Add environment variables to .bashrc

Fill in your ClearML and AWS credentials in the corresponding variables.

echo 'export SIL_NLP_CACHE_EXPERIMENT_DIR="/home/user/.cache/silnlp/experiments"' >> ~/.bashrc
echo 'export SIL_NLP_CACHE_PROJECT_DIR="/home/user/.cache/silnlp/projects"' >> ~/.bashrc
echo 'export SIL_NLP_DATA_PATH="/aqua-ml-data"' >> ~/.bashrc
echo 'export CLEARML_API_HOST="https://api.sil.hosted.allegro.ai"' >> ~/.bashrc
echo 'export CLEARML_API_ACCESS_KEY="xxxxx"' >> ~/.bashrc
echo 'export CLEARML_API_SECRET_KEY="xxxxx"' >> ~/.bashrc
echo 'export AWS_ACCESS_KEY_ID="xxxxx"' >> ~/.bashrc
echo 'export AWS_SECRET_ACCESS_KEY="xxxxx"' >> ~/.bashrc

Install conda

Instructions from https://docs.anaconda.com/free/miniconda/#quick-command-line-install.

mkdir -p ~/miniconda3
wget https://repo.anaconda.com/miniconda/Miniconda3-py38_23.11.0-2-Linux-x86_64.sh -O ~/miniconda3/miniconda.sh
bash ~/miniconda3/miniconda.sh -b -u -p ~/miniconda3
rm -rf ~/miniconda3/miniconda.sh
~/miniconda3/bin/conda init bash

Create conda environment

Restart the terminal with exec "$SHELL" so the environment variables and conda setup take effect. If the terminal launches in the base conda environment (if the command line is preceded by (base)), exit out of it with conda deactivate before creating the silnlp conda environment.
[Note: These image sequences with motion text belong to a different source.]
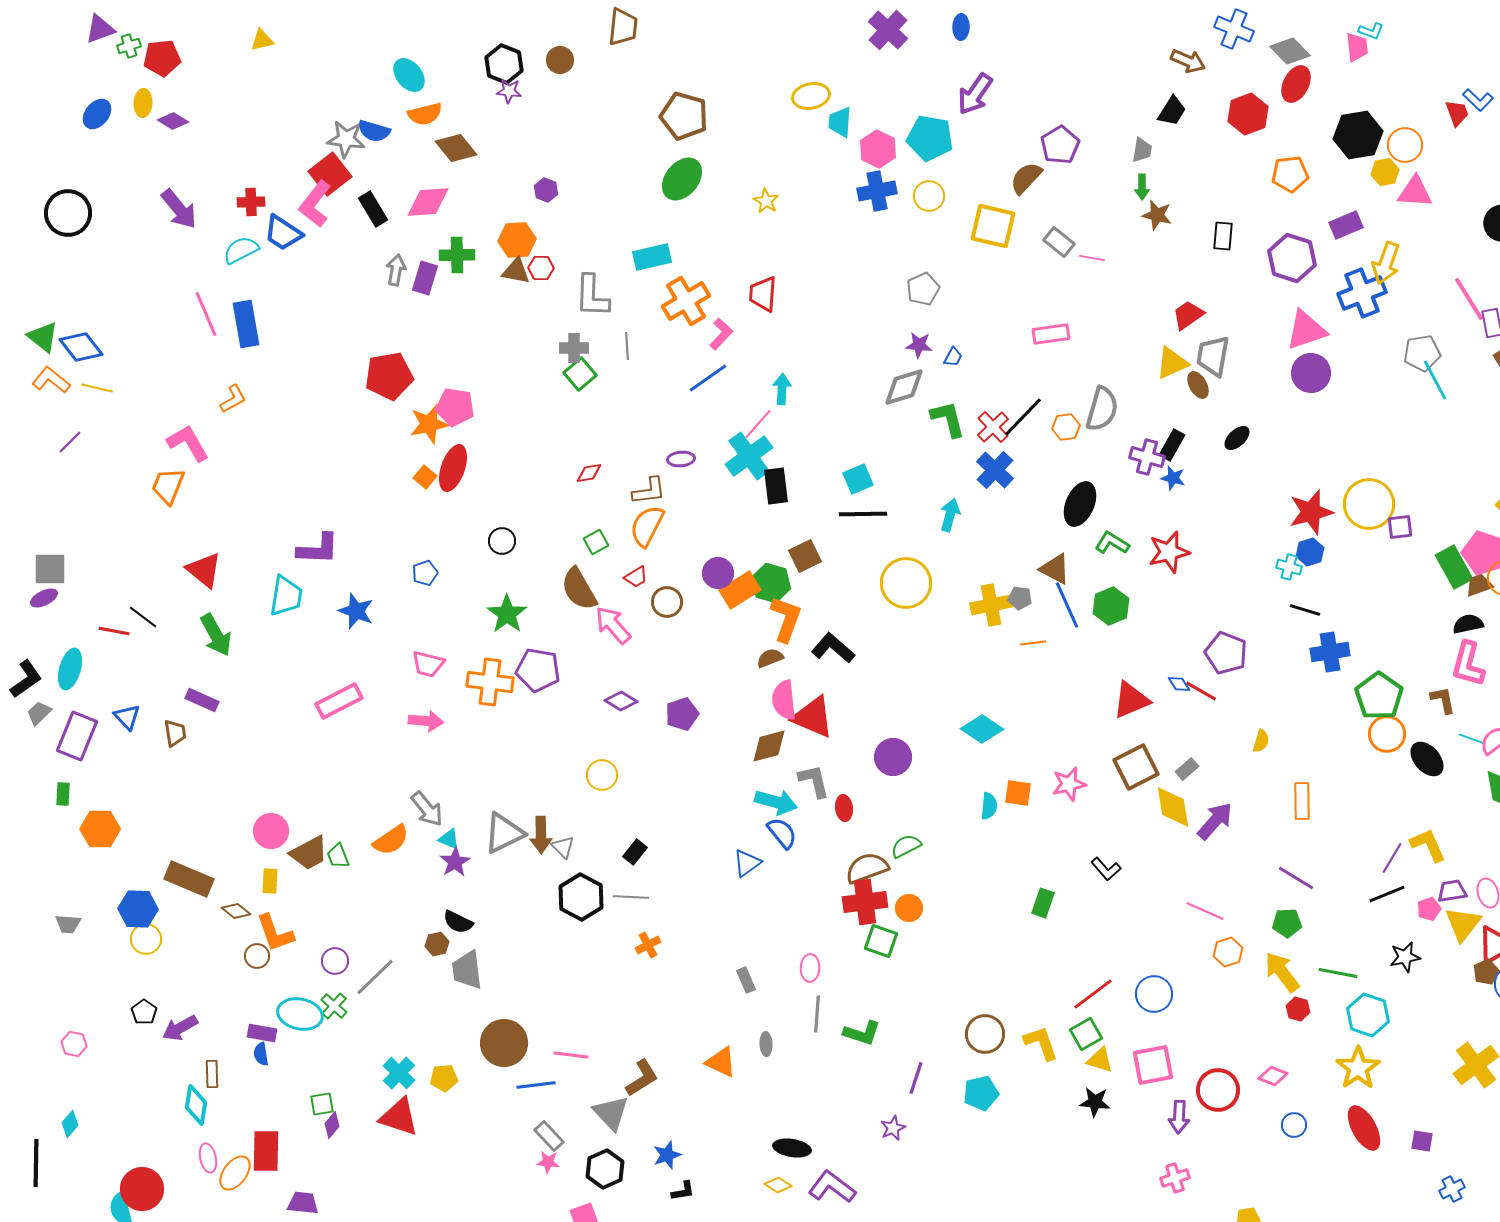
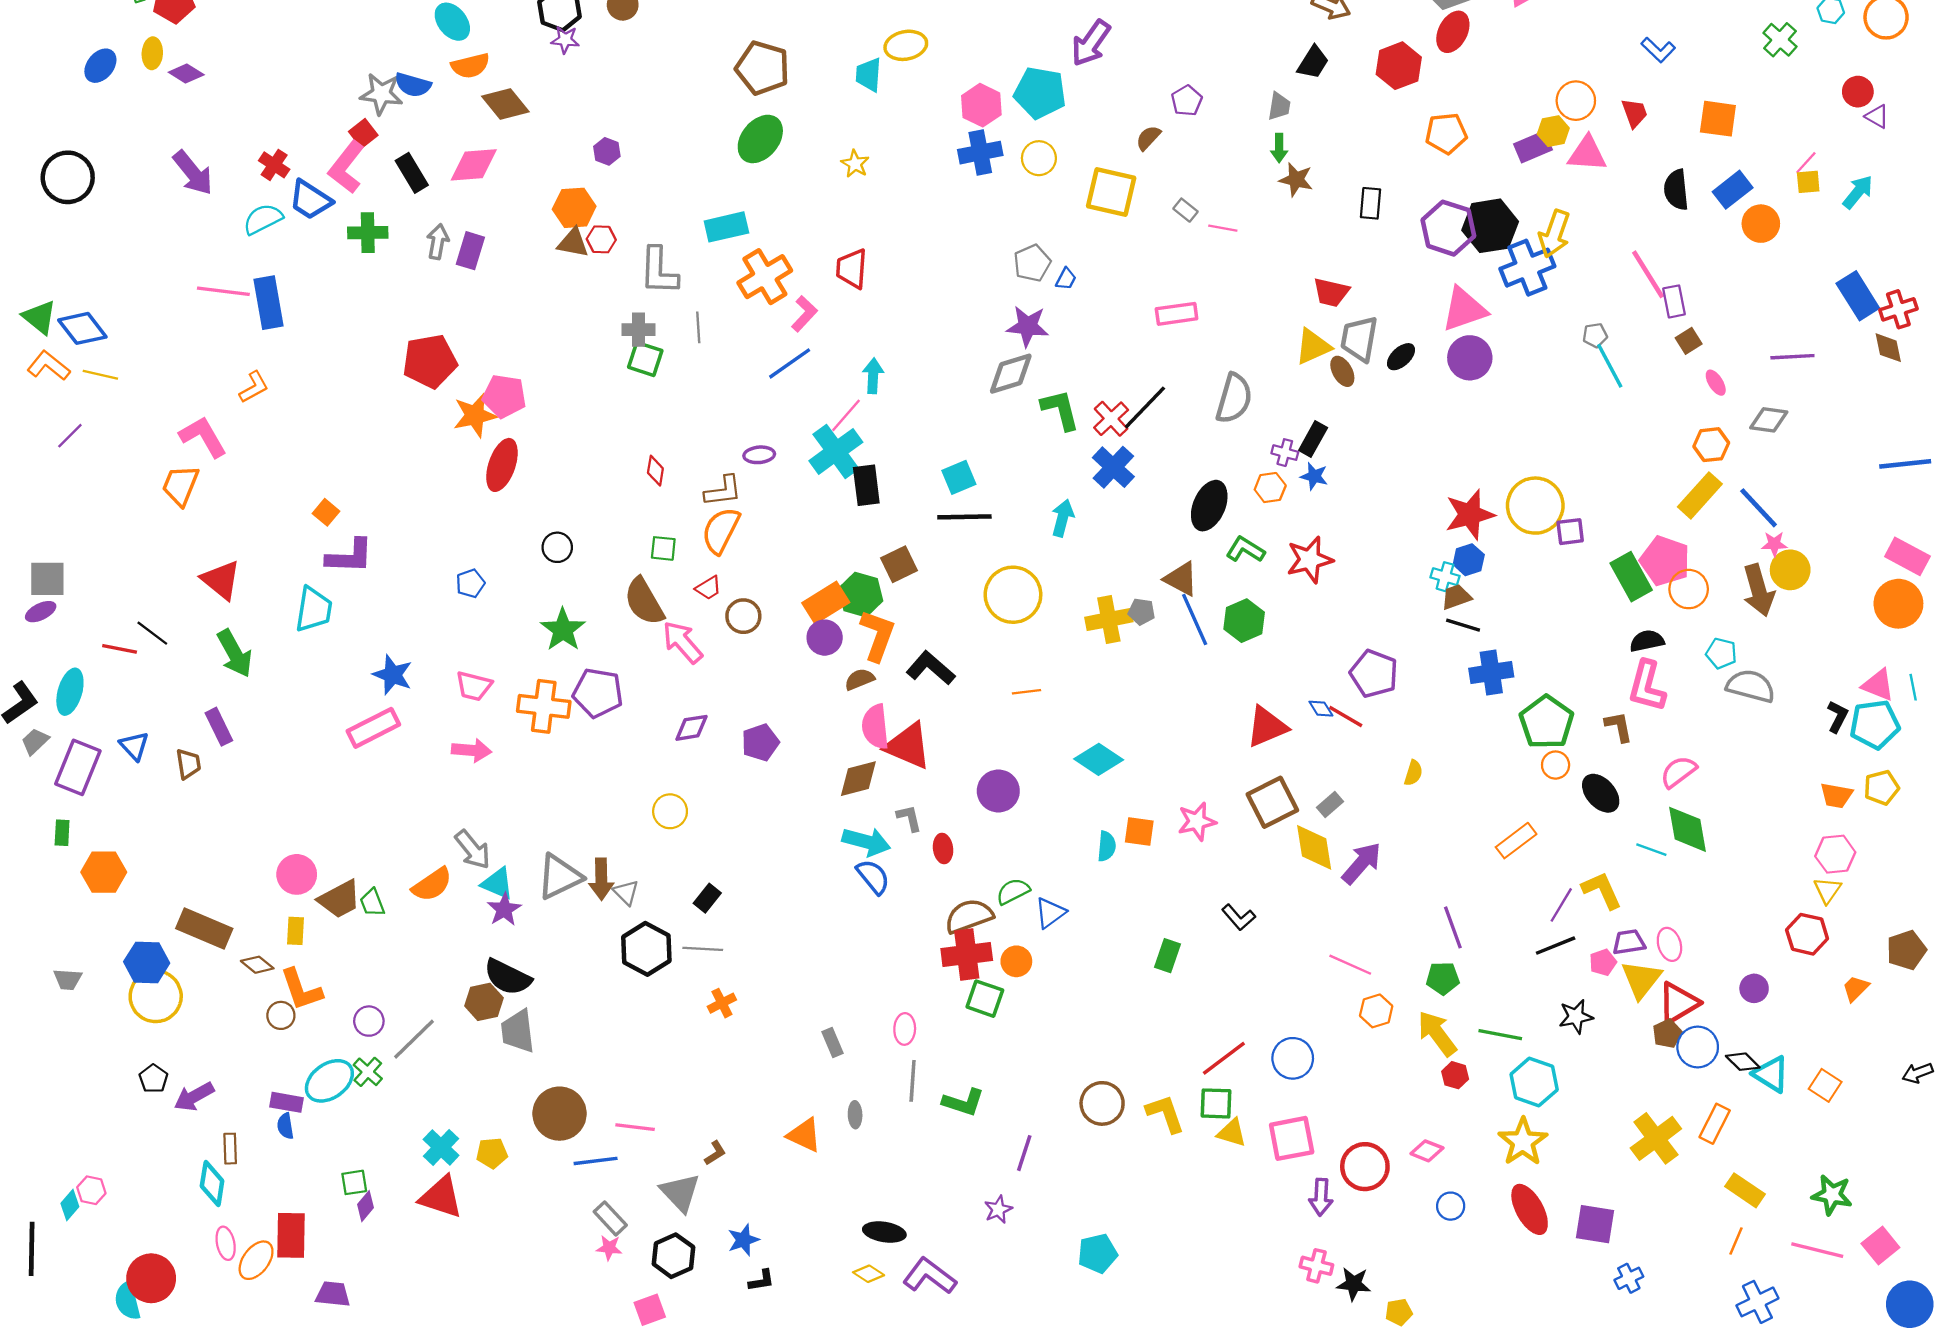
red trapezoid: (1457, 113) -> (1634, 113), moved
cyan trapezoid: (840, 122) -> (869, 75), moved
black hexagon: (1358, 135) -> (1490, 226), moved
purple pentagon: (1060, 145) -> (1187, 101), size x0.7
red square: (330, 174) -> (363, 133), size x0.6
brown semicircle: (1026, 178) -> (1148, 138), size x0.7
red cross: (251, 202) -> (274, 165), turned 36
purple rectangle: (1346, 225) -> (1533, 147), moved
gray rectangle: (1059, 242) -> (1186, 210), size x0.7
green cross: (457, 255) -> (368, 233), moved
pink line: (206, 314) -> (223, 291), turned -60
red trapezoid: (1188, 315) -> (1331, 292), turned -132
purple star: (919, 345) -> (1028, 326), size x1.4
gray pentagon: (1422, 353) -> (1595, 335), size x0.6
blue trapezoid: (953, 357) -> (1066, 279), moved
green square: (580, 374) -> (645, 359), turned -32
orange hexagon: (1066, 427) -> (1270, 488), moved
black ellipse: (1237, 438) -> (1401, 357), moved
purple cross: (1147, 457) -> (1285, 453), size x0.7
red diamond: (589, 473) -> (655, 471), turned -72
orange square: (425, 477) -> (326, 512), moved
green square: (596, 542) -> (663, 548), turned 35
purple circle: (718, 573) -> (825, 638), moved
brown trapezoid: (1479, 585) -> (1456, 597), moved
blue star: (356, 611) -> (393, 675), moved
orange line: (1033, 643) -> (1026, 692), moved
purple rectangle: (202, 700) -> (219, 727), turned 40
purple diamond: (621, 701) -> (691, 728), turned -40
orange circle: (1387, 734) -> (1556, 765), size x0.7
cyan line: (1472, 739) -> (1651, 850), moved
gray L-shape: (814, 781) -> (909, 818), size x0.7
orange rectangle: (1302, 801) -> (1516, 841), moved, turned 54
cyan triangle: (449, 839) -> (497, 883), size x1.4
blue triangle: (747, 863) -> (1050, 913), moved
purple line: (1296, 878) -> (1453, 927), turned 39
black semicircle: (458, 922) -> (508, 977), size x1.4
yellow circle: (146, 939) -> (156, 996), size x1.5
brown hexagon: (437, 944) -> (484, 1002), size x1.4
cyan ellipse: (300, 1014) -> (329, 1081), turned -48
green square: (1086, 1034) -> (1216, 1103), turned 32
pink hexagon: (74, 1044) -> (91, 1190), moved
brown L-shape: (642, 1078) -> (715, 1153), size x0.6
cyan pentagon: (981, 1093) -> (1098, 1253), moved
black star: (1095, 1102) -> (1354, 1284), moved
purple square: (1422, 1141) -> (1595, 1224), size x1.6
pink cross: (1175, 1178) -> (1316, 1266), turned 32

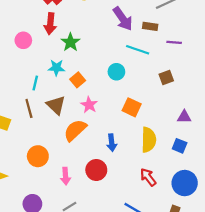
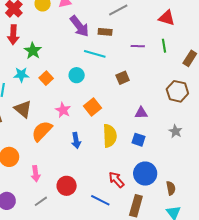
purple line: (174, 42) -> (138, 46), moved
orange square: (78, 80) -> (46, 78), moved
pink star: (89, 105) -> (63, 110), moved
orange square: (132, 107) -> (92, 107), turned 30
red circle: (96, 170) -> (67, 186), moved
red arrow: (148, 177) -> (116, 180), moved

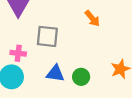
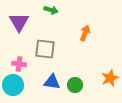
orange arrow: (92, 18) -> (85, 33), turned -119

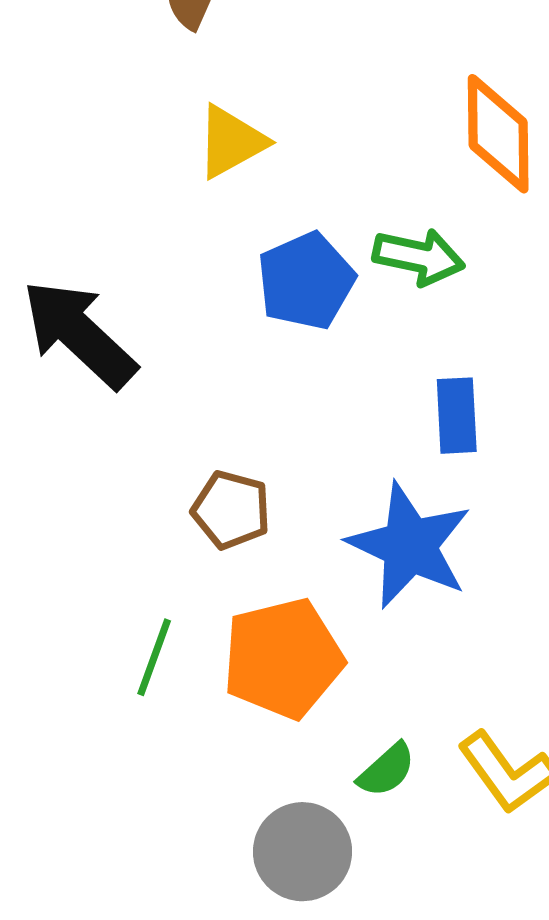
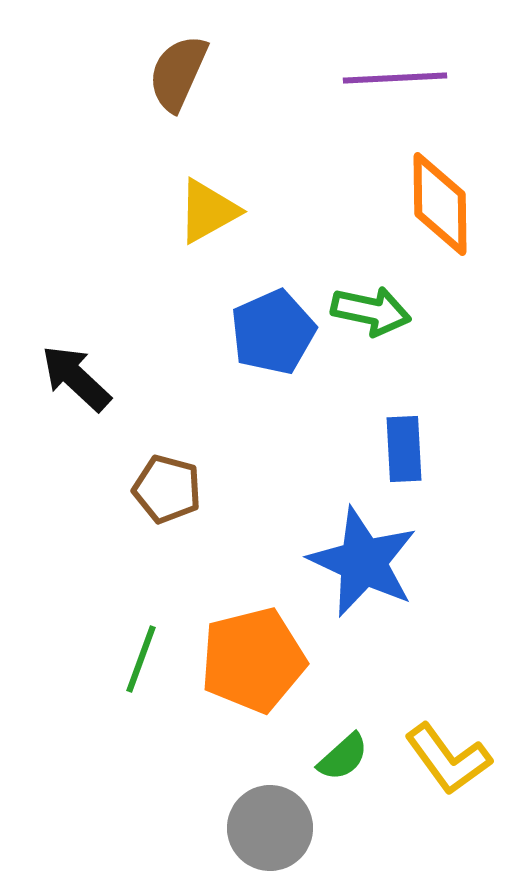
black arrow: (79, 334) -> (76, 378), size x0.7
brown pentagon: (231, 510) -> (167, 489), moved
conda create -n silnlp python=3.8.10
conda activate silnlp
echo 'export PYTHONPATH=' >> ~/.bashrc

Install Poetry and set up SILNLP

curl -sSL https://install.python-poetry.org | python3 - --version 1.7.1
echo 'export PATH="$HOME/.local/bin:$PATH"' >> ~/.bashrc
conda install git
git clone https://github.com/sillsdev/silnlp.git
cd silnlp
poetry install

After completing the setup steps, restart the terminal again (exec "$SHELL"). Each time you open a new terminal or start a new session, you will automatically be put into the base conda environment. To switch to the silnlp environment, run conda dectivate followed by conda activate silnlp.

SILNLP code changes

You will have to disable gradient checkpointing for experiments to run on the Titan server, but by the time someone reads this, that might not be true.